Jakarta (Greeners) – Executive Secretary United Nations Framework Convention on Climate Change (UNFCCC), Simon Stiell menilai Indonesia memiliki peluang besar dalam kepemimpinan iklim global setelah Amerika Serikat kembali menarik diri dari Perjanjian Paris. Namun, ia menekankan bahwa kepemimpinan tersebut harus terbukti melalui aksi konkret, bukan sekadar pernyataan politik.
“Ketika satu negara besar mundur, ruang untuk memimpin terbuka bagi negara lain. Indonesia punya posisi strategis dan potensi besar untuk menunjukkannya,” ujar Simon dalam konferensi pers di Jakarta, Sabtu (26/7).
Simon menyoroti pentingnya dokumen Nationally Determined Contribution (NDC) yang akan Indonesia serahkan ke Konferensi Perubahan Iklim COP30 di Brazil pada September mendatang. Ia mendorong agar NDC Indonesia tidak hanya ambisius secara angka, tetapi juga perlu komprehensif dan implementatif.
“Semakin rinci dan ambisius NDC, semakin kuat sinyalnya ke komunitas keuangan global bahwa Indonesia siap menjadi pusat investasi hijau,” katanya.
Menurutnya, rencana iklim yang ambisius tidak hanya memberi sinyal kuat kepada komunitas keuangan, baik domestik maupun internasional. Namun, juga membuka peluang investasi hijau di sektor energi, industri, hingga teknologi ramah lingkungan.
Simon juga menyampaikan bahwa komitmen dari COP29 sebesar $300 miliar per tahun hingga 2035 adalah lanjutan dari target $100 miliar yang telah tercapai pada 2022. Saat ini disusun roadmap menuju $1,3 triliun per tahun, yang akan diluncurkan oleh presidensi Azerbaijan dan Brazil.
Semua negara diminta untuk menyerahkan NDC yang sejalan dengan target 1.5°C, mencakup seluruh sektor ekonomi dan semua gas rumah kaca. Target globalnya adalah pengurangan emisi sebesar 60% pada 2035. Indonesia memiliki kerentanan tinggi terhadap iklim dan ketergantungan besar pada bahan bakar fosil, tapi juga ambisi besar, termasuk komitmen menuju 100% energi terbarukan.
Kepemimpinan Iklim
Sementara itu, saat ini juga banyak gangguan global yang mengalihkan perhatian dan sumber daya dari kebijakan iklim. Pendiri Foreign Policy Community of Indonesia (FPCI), Dino Patti Djalal mengatakan bahwa penarikan Amerika Serikat dari Perjanjian Paris menjadi salah satu pukulan besar.
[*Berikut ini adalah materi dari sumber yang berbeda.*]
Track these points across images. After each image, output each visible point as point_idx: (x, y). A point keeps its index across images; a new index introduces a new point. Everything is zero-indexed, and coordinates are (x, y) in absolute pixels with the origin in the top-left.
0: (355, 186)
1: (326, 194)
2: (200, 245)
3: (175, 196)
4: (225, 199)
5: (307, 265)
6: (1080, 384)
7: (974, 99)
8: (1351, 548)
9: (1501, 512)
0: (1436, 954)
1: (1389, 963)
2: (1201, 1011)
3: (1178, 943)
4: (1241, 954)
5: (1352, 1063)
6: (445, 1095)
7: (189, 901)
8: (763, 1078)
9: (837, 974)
“Dengan keluarnya AS, bisakah negara-negara kekuatan menengah seperti Indonesia naik ke panggung? Hanya ada dua cara untuk menunjukkan itu. Pertama, secara domestik menunjukkan transisi energi yang signifikan,” ungkapnya.
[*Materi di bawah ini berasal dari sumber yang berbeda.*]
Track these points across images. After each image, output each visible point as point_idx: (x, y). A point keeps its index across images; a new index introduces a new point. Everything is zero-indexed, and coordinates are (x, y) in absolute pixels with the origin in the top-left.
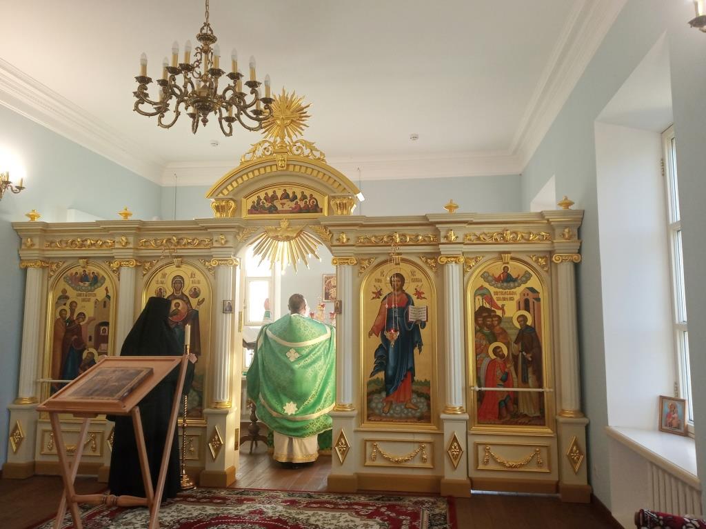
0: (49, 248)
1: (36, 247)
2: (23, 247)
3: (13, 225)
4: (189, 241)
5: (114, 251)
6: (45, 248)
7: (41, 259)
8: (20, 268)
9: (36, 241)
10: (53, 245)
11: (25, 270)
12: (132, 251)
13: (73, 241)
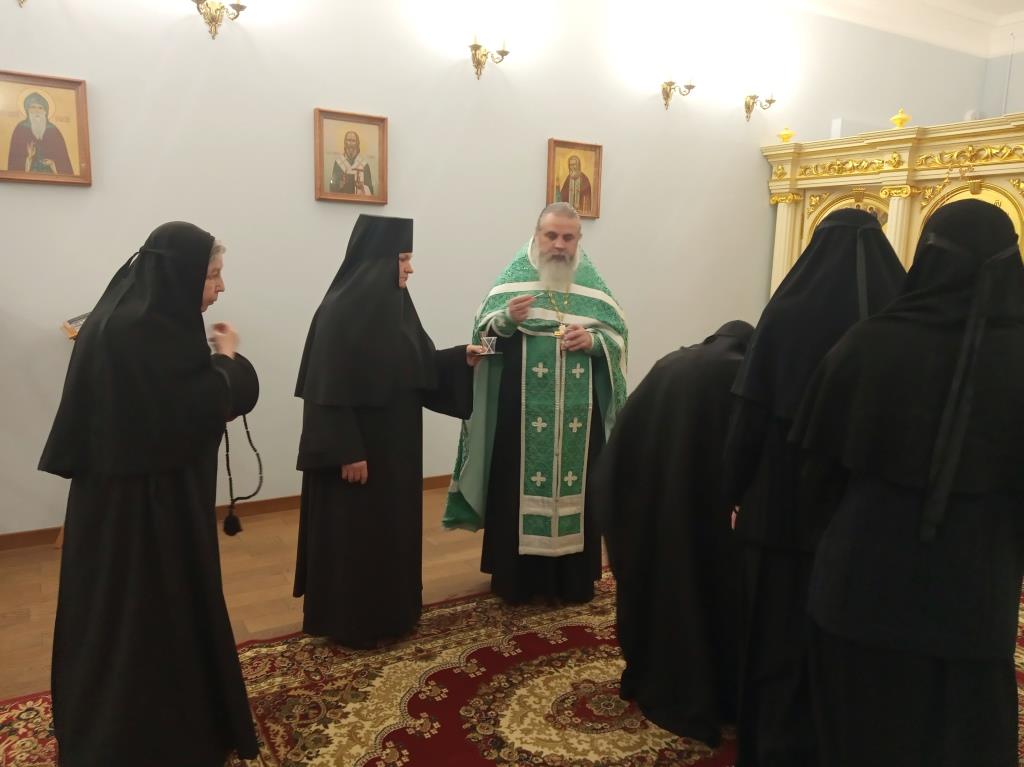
0: (803, 177)
1: (788, 176)
2: (774, 177)
3: (762, 151)
4: (994, 151)
5: (881, 175)
6: (798, 177)
7: (794, 191)
8: (771, 205)
9: (788, 168)
10: (808, 171)
11: (775, 206)
12: (906, 173)
13: (832, 165)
Dino juga menyambut baik pernyataan Presiden Prabowo Subianto, yang menyampaikan ambisi untuk mencapai 100 persen energi terbarukan dalam 10 tahun ke depan.
“Ini luar biasa karena belum pernah terjadi sebelumnya. Brazil sudah mencapai 90% listrik dari energi terbarukan. Lalu, bisakah Indonesia memimpin di panggung global menuju COP di Brazil? Saya percaya bisa, karena kepemimpinan domestik dan aktivisme internasional untuk perubahan iklim berjalan beriringan,” tambahya.
Meski begitu, Dino menegaskan bahwa tantangan utama bukan hanya soal menyusun target, melainkan memastikan target tersebut benar-benar tercapai. Ia membedakan dua jenis NDC, yaitu yang disusun dengan sungguh-sungguh dan diimplementasikan, serta yang hanya tertulis di atas kertas tanpa strategi yang jelas.
Untuk itu, ia mendorong agar ambisi iklim Indonesia segera dijadikan undang-undang. Hal ini penting agar Indonesia memiliki kekuatan hukum yang mengikat dan tidak bergantung pada dinamika politik.
Langkah ini, menurutnya, sudah berlaku di beberapa negara seperti Inggris dan negara-negara Uni Eropa. Meski Amerika Serikat keluar dari Perjanjian Paris, Dino menegaskan bahwa masih ada 194 negara lain yang tetap berkomitmen menjalankan agenda iklim global.